[Exercise prompt]
Edit the forum thread on ZX Basic speed by reproducing it from "A statement of: print" to "instead without it!)", with "function" changed to "routine".

[Page excerpt]
- - - - - - -
Joined: Mon Apr 27, 2009 7:26 pm

Location: Slough, Berkshire, UK

Re: Not so much a bug, as slow!

As an addendum - if I ask it to calculate X^2 in the middle of the loop, it crashes the program. Calculating X*X works fine.

Posts: 1463

Joined: Wed Nov 01, 2006 6:18 pm

Location: Santa Cruz de Tenerife, Spain

Re: Not so much a bug, as slow!

britlion wrote:This program was posted on the WOS forums:

Code:
`For x=-100 To 100For y=-100 To 100If (x/2-25)*(x/2-25)+(y-50)*(y-50)<200 Or (x/2+25)*(x/2+25)+(y-50)*(y-50)<200 then plot x+100,96-yNext yNext x  `

And if run as is, takes about 9 seconds in Basic, I think.

I've run the above code in Sinclair BASIC, and it takes 688secs. (11min. 20secs. aprox.)

This is the listing:

In ZX Basic, by default it uses Byte type, it overflows, and produces a random pattern and an Out of Screen error at the end.
When declaring float, it works, but it takes *twice* the time it does with Sinclair BASIC. This is something I need to investigate further.
So using Integer is the way to go, and it takes about a minute (52 secs, as you said).

From my point of view, this is okay. There is some optimizations to be done there (e.g. common factors, etc.). I hope to have some more time to check for this.

Posts: 1463

Joined: Wed Nov 01, 2006 6:18 pm

Location: Santa Cruz de Tenerife, Spain

Re: Not so much a bug, as slow!

britlion wrote:Okay. Fairly convinced there's a bug here.

zxb version 1.3.0-S928

Here's an expanded program in full - was looking at perhaps faster squaring?

Anyway, the retruned value is weird.

A statement of: print x;" ";fastSquares(ABS x);" = ";CAST(uLong, x)*x ;"[]"

Comes back lines like

-61 3721 = 3721 [] 0 []

There's no way it should print anything after it's confirmed the function does the same thing as the X*X calculation. No [] twice. (I put that on the end because it was adding a bunch of zeroes instead without it!)
- - - - - - -
[Supplied records]
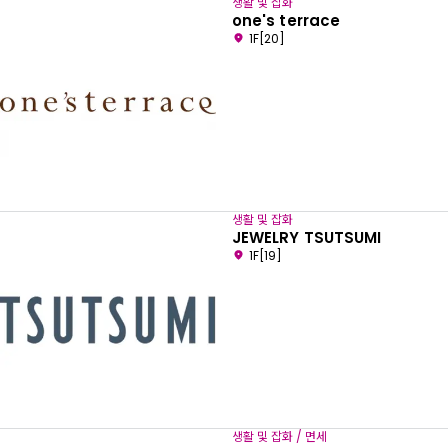
생활 및 잡화
one's terrace
1F[20]
생활 및 잡화
JEWELRY TSUTSUMI
1F[19]
생활 및 잡화 / 면세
- - - - - - -
[Worked solution]
A statement of: print x;" ";fastSquares(ABS x);" = ";CAST(uLong, x)*x ;"[]"

Comes back lines like

-61 3721 = 3721 [] 0 []

There's no way it should print anything after it's confirmed the routine does the same thing as the X*X calculation. No [] twice. (I put that on the end because it was adding a bunch of zeroes instead without it!)